[FRAGMENT]
________________

Pino, a nie znałem, dziękuję, takie kojące to jest.


Dorciu,

ale ona ma taki piękny niesamowity smutek niesmutny i niedołuający a kojący w głosie, no nie da się tego nie doceniać.


A widzisz.

Ja słysząc Umerkę nie słyszę jej śpiewu, tylko właśnie taki przekaz: Śłuchajcie, jaki ja mam piękny kojący głos. Jestem żywą ikoną.
I inne ble ble.
Mnie dołuje.
Mogłaby wygrywać konkursy recytatorskie a nie śpiewane..
Melancholia, ale dla samobójców.
Sorki :)

________________

[TWOJE ZADANIE] Przepisz bez zmian z powyższego fragmentu część, która zaczyna się od słów „Pino, a nie”, a kończy na słowach „a nie śpiewane..”.

Wpisy pobrane ze zbioru:
________________

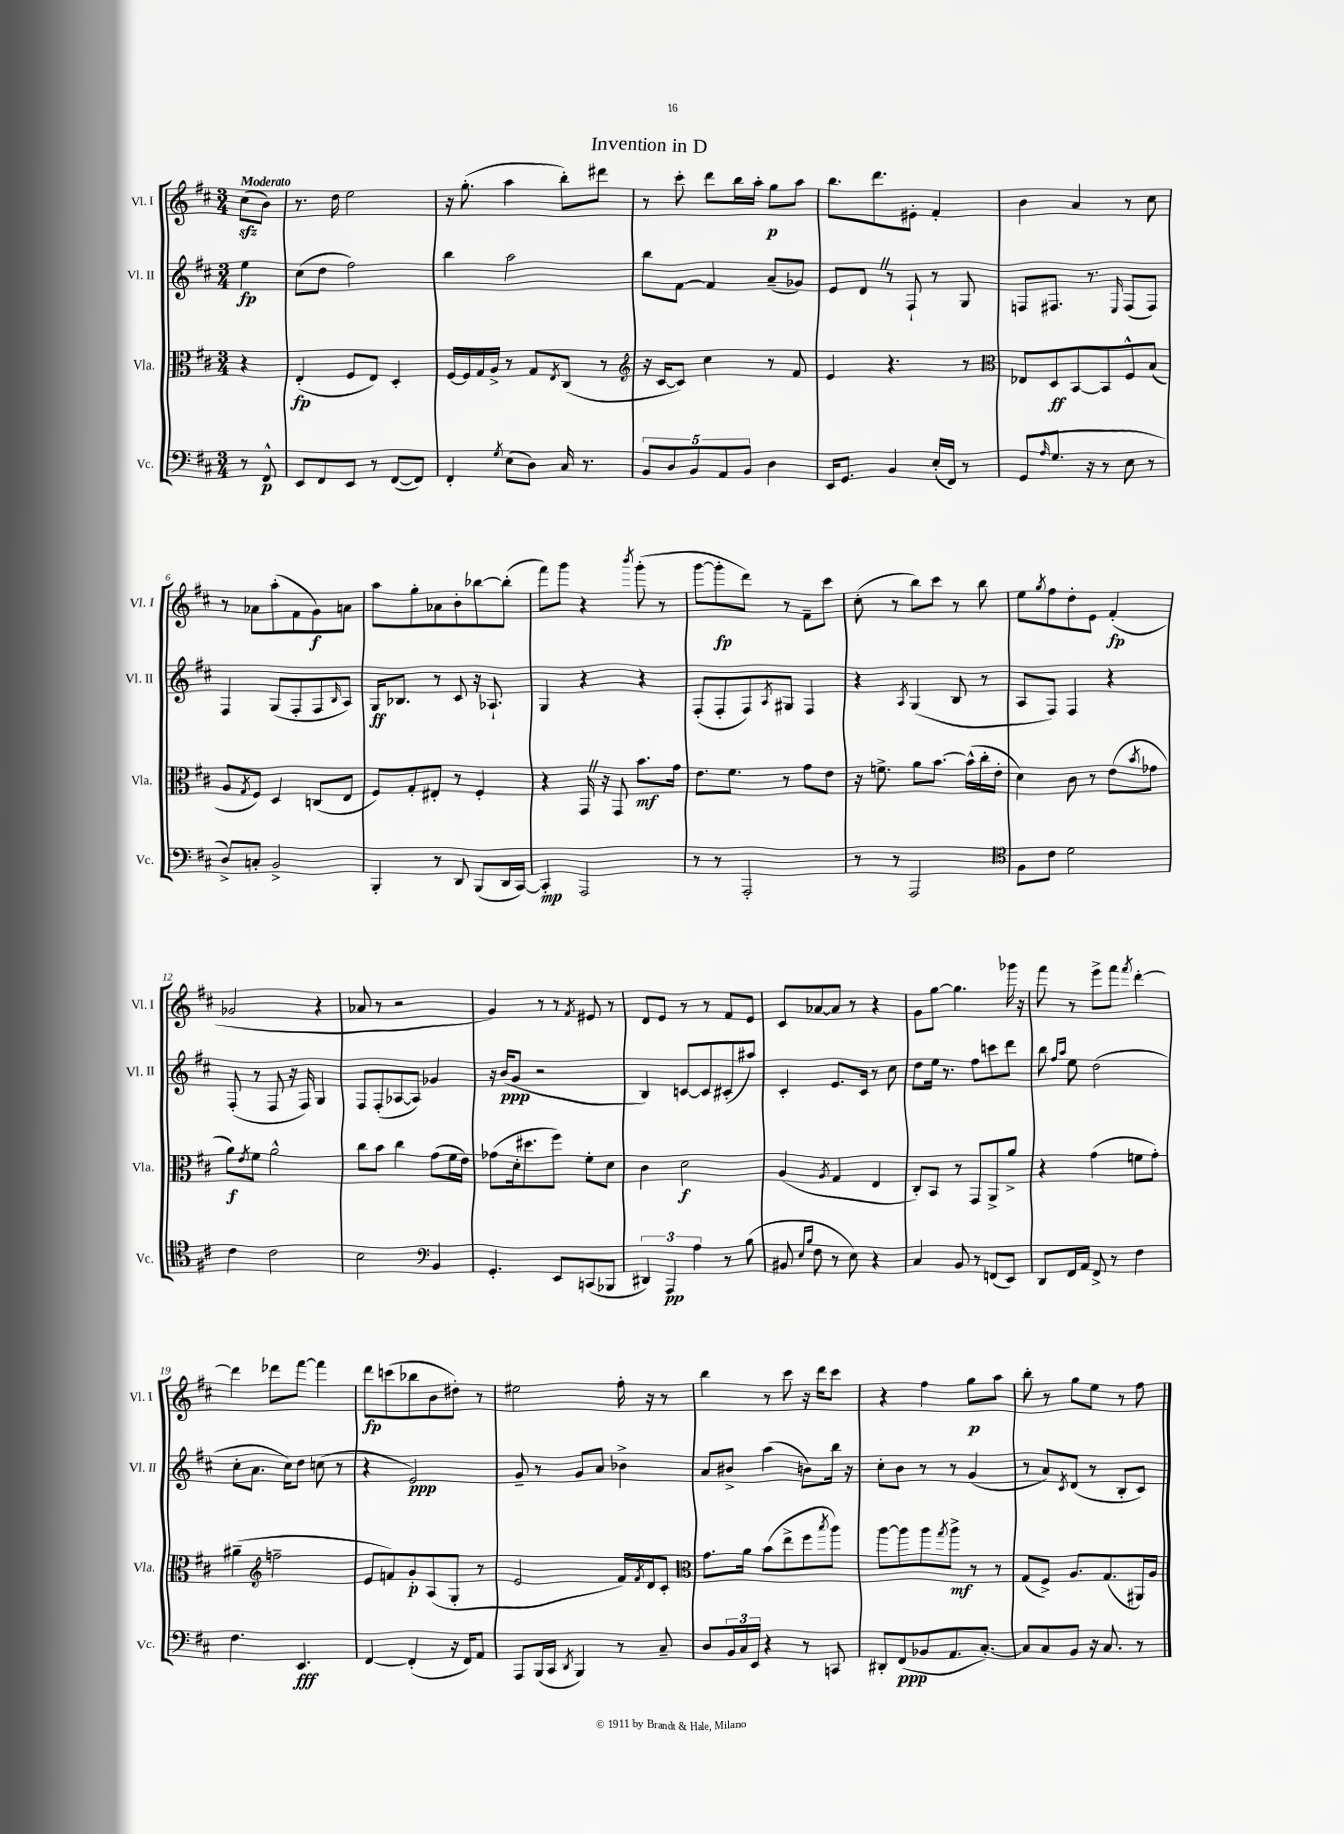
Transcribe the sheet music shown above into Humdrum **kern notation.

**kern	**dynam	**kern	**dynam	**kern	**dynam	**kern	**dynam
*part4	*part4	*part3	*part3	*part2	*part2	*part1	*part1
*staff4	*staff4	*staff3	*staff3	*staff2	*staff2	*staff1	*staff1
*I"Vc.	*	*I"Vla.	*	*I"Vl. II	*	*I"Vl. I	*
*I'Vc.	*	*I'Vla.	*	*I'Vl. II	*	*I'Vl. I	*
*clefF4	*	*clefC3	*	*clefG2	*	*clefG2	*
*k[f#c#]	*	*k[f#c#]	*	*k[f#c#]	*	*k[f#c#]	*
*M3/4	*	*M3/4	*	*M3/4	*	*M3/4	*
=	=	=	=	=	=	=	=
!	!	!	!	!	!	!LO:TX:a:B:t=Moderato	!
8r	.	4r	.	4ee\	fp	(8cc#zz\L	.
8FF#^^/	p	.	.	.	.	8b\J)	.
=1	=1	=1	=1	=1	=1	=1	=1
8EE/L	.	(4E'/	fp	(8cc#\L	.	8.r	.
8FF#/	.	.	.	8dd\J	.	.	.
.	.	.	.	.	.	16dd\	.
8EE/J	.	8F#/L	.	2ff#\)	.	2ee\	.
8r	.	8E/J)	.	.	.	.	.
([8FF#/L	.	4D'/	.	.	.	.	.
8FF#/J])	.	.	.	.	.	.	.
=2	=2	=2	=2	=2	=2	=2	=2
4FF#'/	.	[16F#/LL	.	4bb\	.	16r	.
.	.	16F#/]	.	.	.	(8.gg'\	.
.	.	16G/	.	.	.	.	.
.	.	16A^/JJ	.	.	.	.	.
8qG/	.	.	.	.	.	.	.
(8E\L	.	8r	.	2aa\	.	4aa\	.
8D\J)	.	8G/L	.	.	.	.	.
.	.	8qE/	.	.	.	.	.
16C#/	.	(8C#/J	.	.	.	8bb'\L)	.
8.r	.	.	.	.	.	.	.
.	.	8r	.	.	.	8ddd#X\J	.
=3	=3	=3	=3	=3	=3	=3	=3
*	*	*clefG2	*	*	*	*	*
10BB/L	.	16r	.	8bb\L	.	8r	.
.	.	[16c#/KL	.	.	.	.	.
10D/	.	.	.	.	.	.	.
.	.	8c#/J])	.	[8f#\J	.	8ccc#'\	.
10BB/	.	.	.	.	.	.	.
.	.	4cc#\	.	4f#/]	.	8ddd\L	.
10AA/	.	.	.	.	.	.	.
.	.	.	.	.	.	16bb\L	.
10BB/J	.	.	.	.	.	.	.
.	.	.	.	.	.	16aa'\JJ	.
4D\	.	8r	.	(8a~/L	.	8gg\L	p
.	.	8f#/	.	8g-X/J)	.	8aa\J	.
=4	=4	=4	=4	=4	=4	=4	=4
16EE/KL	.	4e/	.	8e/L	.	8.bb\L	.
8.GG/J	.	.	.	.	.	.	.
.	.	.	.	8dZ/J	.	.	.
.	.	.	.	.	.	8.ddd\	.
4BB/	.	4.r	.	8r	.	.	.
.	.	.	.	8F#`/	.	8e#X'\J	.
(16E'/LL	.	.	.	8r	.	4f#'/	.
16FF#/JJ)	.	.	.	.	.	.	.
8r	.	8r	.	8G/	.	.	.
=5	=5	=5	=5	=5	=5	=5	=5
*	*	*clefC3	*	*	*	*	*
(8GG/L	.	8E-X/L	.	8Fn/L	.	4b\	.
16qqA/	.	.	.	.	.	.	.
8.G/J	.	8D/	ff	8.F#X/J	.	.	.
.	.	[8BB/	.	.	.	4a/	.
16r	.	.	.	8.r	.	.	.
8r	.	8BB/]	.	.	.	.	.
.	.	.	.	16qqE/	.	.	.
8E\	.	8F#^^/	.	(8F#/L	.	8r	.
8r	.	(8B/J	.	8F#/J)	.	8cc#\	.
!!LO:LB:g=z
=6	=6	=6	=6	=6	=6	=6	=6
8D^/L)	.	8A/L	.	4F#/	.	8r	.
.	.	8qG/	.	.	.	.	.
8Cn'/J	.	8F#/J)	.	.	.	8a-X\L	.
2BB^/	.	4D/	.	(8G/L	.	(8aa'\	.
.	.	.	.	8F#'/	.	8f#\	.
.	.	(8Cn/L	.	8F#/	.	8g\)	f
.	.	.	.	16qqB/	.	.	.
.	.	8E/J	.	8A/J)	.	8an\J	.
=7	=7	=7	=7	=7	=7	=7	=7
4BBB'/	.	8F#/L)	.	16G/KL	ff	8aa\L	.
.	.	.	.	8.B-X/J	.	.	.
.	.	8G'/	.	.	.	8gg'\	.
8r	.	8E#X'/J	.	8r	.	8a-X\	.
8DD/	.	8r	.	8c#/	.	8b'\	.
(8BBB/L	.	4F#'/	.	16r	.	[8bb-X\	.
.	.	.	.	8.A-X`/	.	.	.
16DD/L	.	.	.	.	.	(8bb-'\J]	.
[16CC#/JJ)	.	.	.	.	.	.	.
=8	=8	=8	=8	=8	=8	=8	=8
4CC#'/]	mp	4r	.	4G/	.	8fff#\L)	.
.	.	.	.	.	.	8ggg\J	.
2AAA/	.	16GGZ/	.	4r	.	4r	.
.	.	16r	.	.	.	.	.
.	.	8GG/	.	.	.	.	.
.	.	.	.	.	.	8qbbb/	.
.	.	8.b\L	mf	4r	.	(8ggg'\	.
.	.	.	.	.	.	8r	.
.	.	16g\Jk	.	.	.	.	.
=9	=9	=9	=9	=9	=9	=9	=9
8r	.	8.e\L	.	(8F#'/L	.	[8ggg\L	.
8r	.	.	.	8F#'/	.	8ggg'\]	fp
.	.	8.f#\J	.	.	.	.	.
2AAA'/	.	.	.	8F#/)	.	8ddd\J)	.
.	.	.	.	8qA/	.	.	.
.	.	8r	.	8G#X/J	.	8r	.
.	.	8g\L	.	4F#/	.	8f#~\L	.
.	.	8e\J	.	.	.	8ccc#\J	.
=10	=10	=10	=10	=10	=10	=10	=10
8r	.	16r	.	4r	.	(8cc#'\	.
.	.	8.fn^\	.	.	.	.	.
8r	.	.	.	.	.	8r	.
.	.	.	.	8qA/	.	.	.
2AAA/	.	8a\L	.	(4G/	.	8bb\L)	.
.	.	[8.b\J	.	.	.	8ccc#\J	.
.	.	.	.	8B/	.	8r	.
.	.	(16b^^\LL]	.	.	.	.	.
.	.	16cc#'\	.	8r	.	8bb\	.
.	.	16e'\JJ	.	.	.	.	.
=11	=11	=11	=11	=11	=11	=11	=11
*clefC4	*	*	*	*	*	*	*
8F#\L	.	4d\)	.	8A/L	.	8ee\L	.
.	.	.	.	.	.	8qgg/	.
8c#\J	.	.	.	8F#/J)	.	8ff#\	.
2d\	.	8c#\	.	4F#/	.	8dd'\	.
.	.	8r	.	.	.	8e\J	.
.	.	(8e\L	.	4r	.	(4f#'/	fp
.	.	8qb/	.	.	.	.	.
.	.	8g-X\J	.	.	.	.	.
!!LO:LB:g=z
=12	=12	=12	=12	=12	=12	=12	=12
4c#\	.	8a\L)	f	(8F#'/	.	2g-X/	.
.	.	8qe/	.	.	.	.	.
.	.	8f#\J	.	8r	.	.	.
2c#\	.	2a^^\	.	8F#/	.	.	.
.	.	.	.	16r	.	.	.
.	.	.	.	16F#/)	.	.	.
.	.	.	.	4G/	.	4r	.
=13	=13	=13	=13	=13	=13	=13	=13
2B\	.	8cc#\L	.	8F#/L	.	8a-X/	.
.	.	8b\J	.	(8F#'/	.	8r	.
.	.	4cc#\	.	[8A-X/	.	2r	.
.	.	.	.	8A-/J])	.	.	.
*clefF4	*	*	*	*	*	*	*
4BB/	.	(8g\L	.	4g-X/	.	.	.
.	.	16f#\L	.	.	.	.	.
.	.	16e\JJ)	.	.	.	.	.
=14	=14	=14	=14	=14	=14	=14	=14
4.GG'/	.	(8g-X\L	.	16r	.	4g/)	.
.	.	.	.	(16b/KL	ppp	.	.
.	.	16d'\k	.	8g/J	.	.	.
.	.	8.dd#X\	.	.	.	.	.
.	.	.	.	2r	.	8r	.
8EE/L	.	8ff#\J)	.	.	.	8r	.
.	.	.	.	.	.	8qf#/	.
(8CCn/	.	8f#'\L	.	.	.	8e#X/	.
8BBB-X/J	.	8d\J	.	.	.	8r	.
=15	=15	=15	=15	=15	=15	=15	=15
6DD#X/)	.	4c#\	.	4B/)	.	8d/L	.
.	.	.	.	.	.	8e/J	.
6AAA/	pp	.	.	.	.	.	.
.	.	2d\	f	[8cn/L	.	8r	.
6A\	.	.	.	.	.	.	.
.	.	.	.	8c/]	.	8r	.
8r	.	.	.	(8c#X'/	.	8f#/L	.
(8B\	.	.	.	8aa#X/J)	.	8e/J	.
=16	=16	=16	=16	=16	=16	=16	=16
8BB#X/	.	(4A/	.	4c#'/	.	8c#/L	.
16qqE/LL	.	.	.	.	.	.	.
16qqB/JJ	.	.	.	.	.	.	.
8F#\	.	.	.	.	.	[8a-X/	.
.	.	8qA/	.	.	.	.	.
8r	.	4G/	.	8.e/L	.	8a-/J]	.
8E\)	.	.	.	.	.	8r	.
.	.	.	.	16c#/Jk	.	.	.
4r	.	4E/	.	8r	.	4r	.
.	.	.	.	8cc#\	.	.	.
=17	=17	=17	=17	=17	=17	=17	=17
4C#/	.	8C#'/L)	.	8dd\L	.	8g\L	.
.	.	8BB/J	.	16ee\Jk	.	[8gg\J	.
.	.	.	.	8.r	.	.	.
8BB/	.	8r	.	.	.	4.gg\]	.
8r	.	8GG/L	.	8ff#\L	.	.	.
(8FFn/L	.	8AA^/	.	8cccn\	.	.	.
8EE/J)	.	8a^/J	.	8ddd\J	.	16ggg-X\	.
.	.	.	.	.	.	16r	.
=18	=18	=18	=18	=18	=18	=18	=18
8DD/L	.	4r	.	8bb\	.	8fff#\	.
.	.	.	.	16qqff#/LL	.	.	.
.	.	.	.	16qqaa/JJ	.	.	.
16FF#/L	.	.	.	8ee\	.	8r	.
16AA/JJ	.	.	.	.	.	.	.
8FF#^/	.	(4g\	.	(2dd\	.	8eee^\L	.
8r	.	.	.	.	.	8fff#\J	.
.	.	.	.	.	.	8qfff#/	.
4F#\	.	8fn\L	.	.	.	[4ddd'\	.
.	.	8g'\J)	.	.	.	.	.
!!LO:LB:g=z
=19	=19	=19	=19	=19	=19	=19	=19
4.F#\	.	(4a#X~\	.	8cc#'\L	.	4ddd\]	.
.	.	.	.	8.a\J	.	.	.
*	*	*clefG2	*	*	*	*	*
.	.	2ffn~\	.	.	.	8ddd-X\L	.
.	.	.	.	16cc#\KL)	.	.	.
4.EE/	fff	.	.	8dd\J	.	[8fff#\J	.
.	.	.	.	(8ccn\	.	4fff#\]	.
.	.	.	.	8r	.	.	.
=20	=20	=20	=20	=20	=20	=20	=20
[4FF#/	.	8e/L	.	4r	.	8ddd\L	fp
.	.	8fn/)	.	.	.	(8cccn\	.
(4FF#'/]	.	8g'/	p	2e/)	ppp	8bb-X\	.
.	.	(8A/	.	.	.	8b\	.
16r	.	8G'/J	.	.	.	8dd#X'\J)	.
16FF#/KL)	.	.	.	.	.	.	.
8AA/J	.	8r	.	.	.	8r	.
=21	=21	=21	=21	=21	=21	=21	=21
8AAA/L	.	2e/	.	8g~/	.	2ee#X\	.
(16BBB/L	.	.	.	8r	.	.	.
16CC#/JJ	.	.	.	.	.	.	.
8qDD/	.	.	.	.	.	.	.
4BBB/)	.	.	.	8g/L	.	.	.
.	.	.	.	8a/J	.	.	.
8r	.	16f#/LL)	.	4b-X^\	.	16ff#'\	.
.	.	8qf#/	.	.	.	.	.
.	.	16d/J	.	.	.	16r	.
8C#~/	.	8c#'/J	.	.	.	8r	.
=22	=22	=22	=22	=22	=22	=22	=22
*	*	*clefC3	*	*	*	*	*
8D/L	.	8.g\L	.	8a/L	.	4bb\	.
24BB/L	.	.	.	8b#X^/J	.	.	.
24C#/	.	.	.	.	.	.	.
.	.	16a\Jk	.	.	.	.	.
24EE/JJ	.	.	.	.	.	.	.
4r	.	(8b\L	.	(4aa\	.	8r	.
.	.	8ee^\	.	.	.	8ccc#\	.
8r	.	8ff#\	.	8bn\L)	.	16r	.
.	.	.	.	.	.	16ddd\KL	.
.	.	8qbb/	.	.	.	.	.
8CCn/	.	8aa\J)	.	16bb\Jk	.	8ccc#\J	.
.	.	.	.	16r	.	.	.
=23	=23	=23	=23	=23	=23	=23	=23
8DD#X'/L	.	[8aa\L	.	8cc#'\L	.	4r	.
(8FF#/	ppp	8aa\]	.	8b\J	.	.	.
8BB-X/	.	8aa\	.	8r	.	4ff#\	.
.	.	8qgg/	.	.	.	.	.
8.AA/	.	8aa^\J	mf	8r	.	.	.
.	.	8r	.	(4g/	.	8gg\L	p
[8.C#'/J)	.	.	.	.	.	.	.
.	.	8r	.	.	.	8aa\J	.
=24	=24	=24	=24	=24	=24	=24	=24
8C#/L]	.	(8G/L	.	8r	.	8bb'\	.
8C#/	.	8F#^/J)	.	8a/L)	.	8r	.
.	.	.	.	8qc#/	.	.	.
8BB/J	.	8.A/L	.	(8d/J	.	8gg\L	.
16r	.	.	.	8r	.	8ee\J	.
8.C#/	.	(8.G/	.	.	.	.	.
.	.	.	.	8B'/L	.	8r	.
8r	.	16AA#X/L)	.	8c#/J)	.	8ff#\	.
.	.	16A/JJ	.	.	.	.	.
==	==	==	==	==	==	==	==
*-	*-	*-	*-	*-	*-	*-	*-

________________

[ODPOWIEDŹ DO ĆWICZENIA]
Pino, a nie znałem, dziękuję, takie kojące to jest.


Dorciu,

ale ona ma taki piękny niesamowity smutek niesmutny i niedołuający a kojący w głosie, no nie da się tego nie doceniać.


A widzisz.

Ja słysząc Umerkę nie słyszę jej śpiewu, tylko właśnie taki przekaz: Śłuchajcie, jaki ja mam piękny kojący głos. Jestem żywą ikoną.
I inne ble ble.
Mnie dołuje.
Mogłaby wygrywać konkursy recytatorskie a nie śpiewane..